Billy had just learned to drive and was proud to be doing it, taking her to the prom under the capable control of his own hands and feet, even if he was driving his father's clunky old DeSoto.
He gave her a wrist corsage of yellow roses.
It was a beautiful thing that matched her lemon chiffon dress. She wore it on her right wrist, and lifted it to her face, inhaling its rich aroma all night long. Even then she knew that, for the rest of her life, when she smelled roses, she would think of this night. She would think of Billy.
The prom was spectacular, as a prom should be. It was after they left that everything went wrong. It wasn't Billy's fault. He had obeyed all the traffic laws, but sometimes none of that matters when someone else has been drinking. Such was the case when a car full of drunken classmates ran a red light at the corner of Severance and Blithe.
Billy never felt a thing.
He was gone before the car stopped flipping. He had sailed instantly down the tunnel and into the light.

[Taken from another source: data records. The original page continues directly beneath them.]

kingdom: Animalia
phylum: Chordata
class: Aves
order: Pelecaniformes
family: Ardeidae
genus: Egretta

There were no pit stops in Everlost for him--for at the age of eighteen, the walls of his tunnel were already too thick to allow an unexpected detour. For him, his exit from the living world went exactly as it should.
Doris, however, had a harder time of it, for although she also saw the tunnel, it wasn't her time to make the journey. She was merely an observer, watching him go. She awoke in the hospital days later with her family by her side, all of them thanking God for a million answered prayers. She was alive, and would recover.

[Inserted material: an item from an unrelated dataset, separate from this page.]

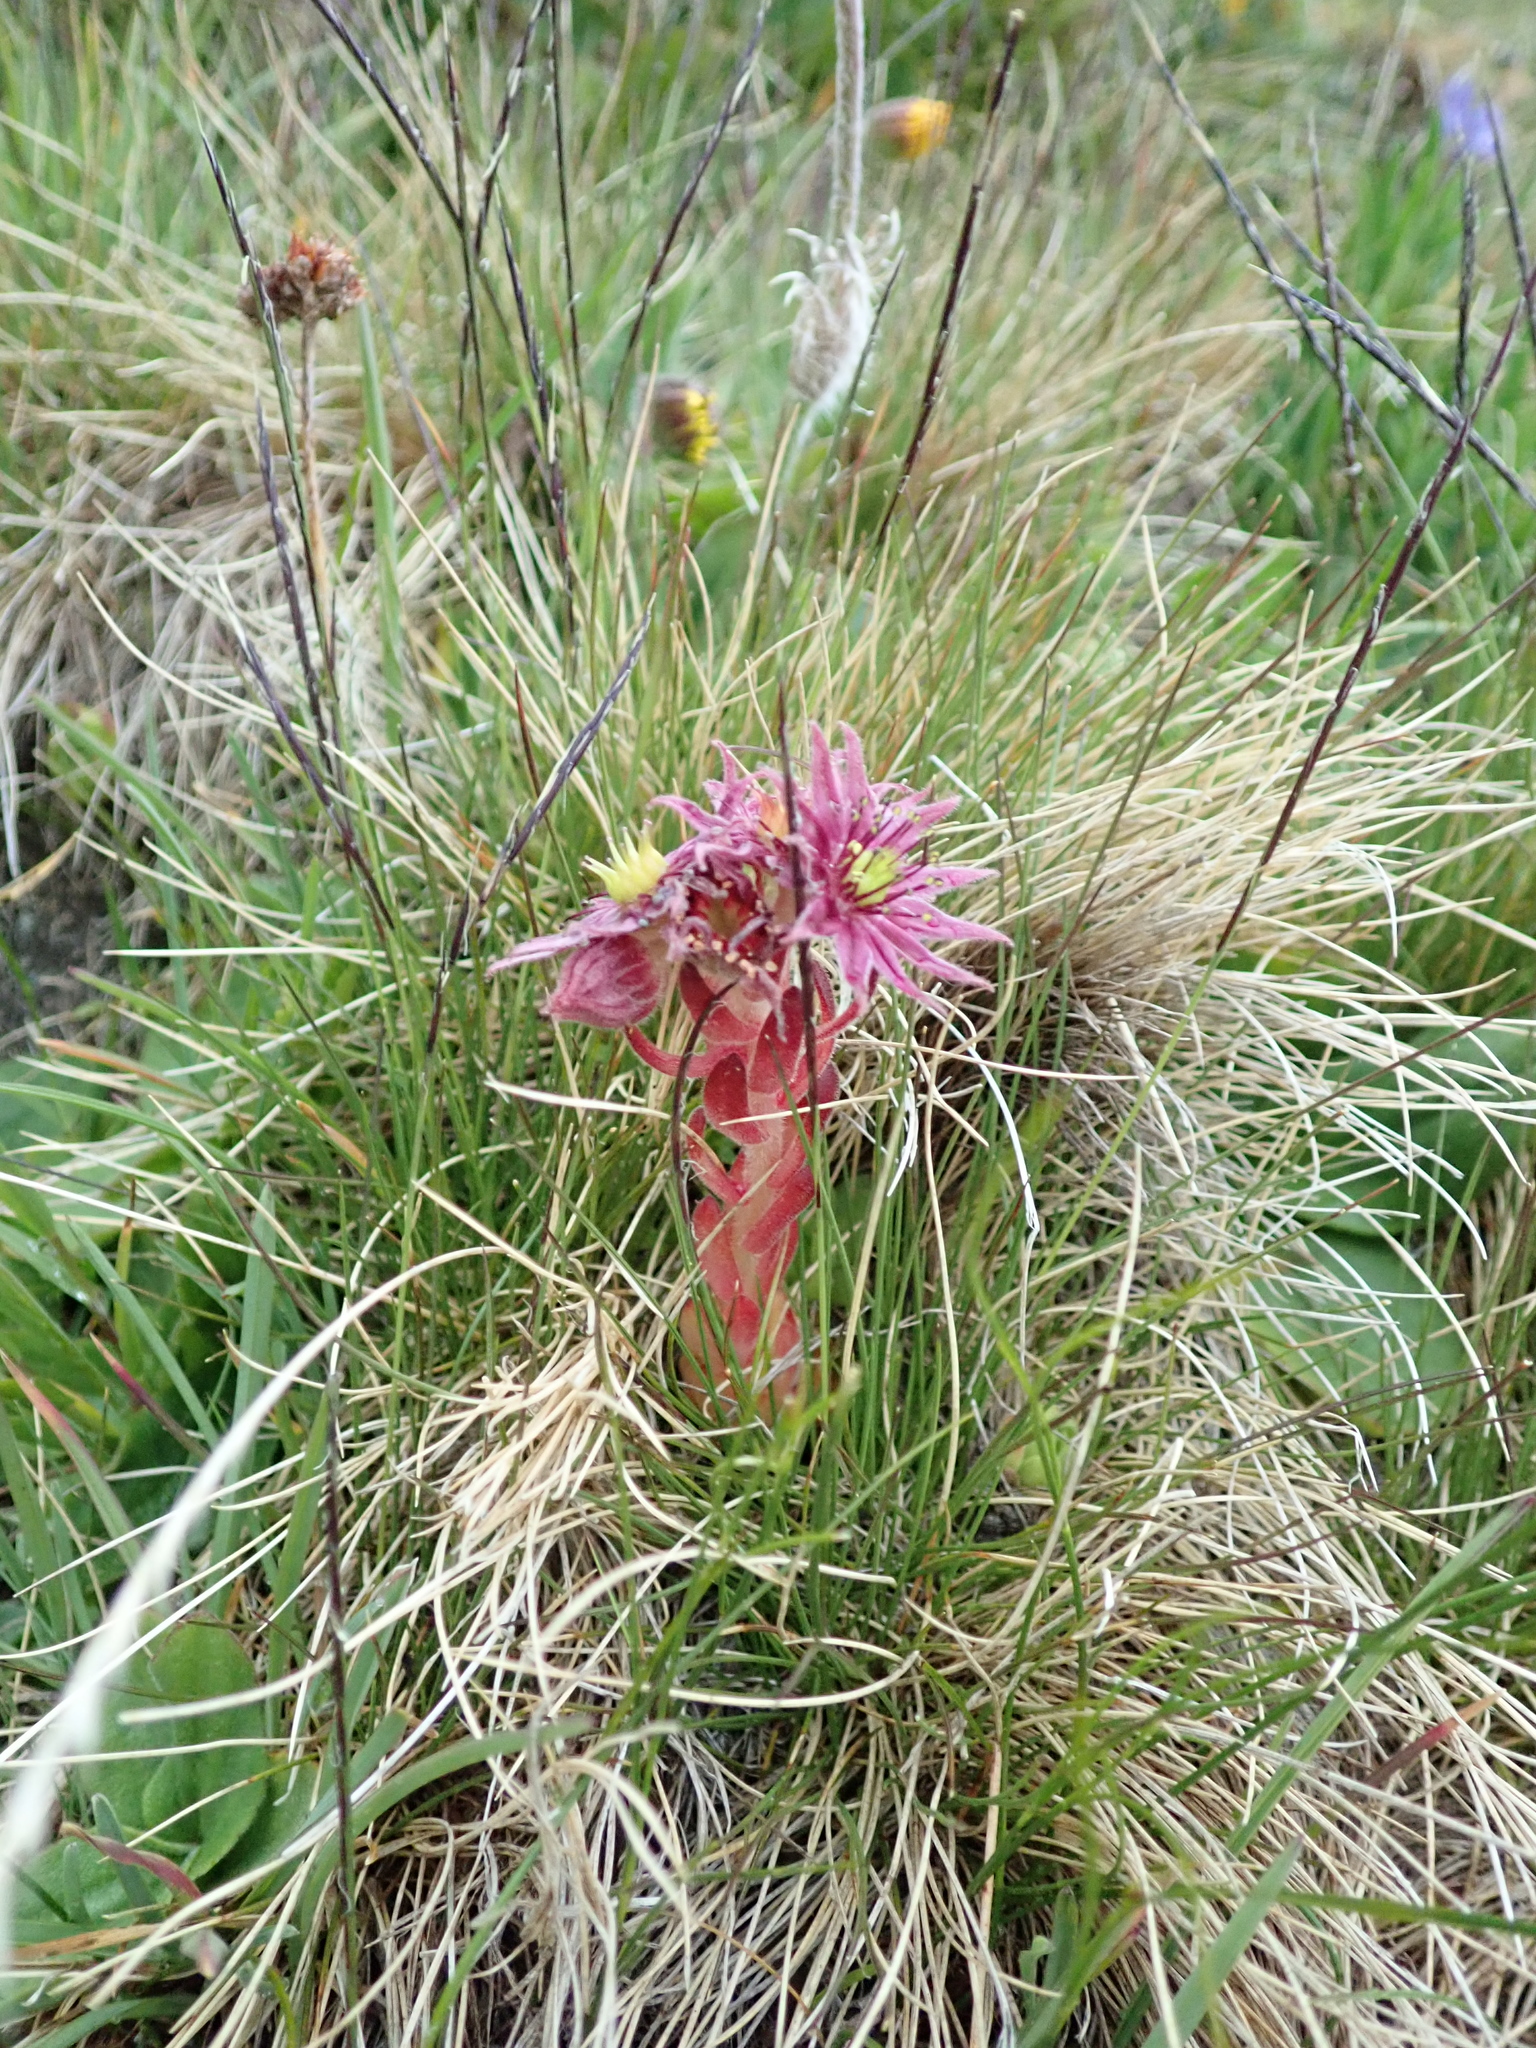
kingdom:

As for the corsage, it perished in the crash along with the boy she might have married. Doris's spine was severed at the L-4 vertebrae, and she never walked again--but in all other aspects she lived a full and exceptionally happy life. She married, had children, and had her own antique business in a time when a woman's place was still considered to be the home.
She had no way of knowing that the corsage of yellow roses didn't entirely perish.
Because of what it meant to the boy who gave it to her, and because of what it meant to Doris, the corsage crossed into Everlost unscathed. Sixty-five years later, it was still as fresh and bright as the evening she wore it.
In fact, it was still right there on her wrist.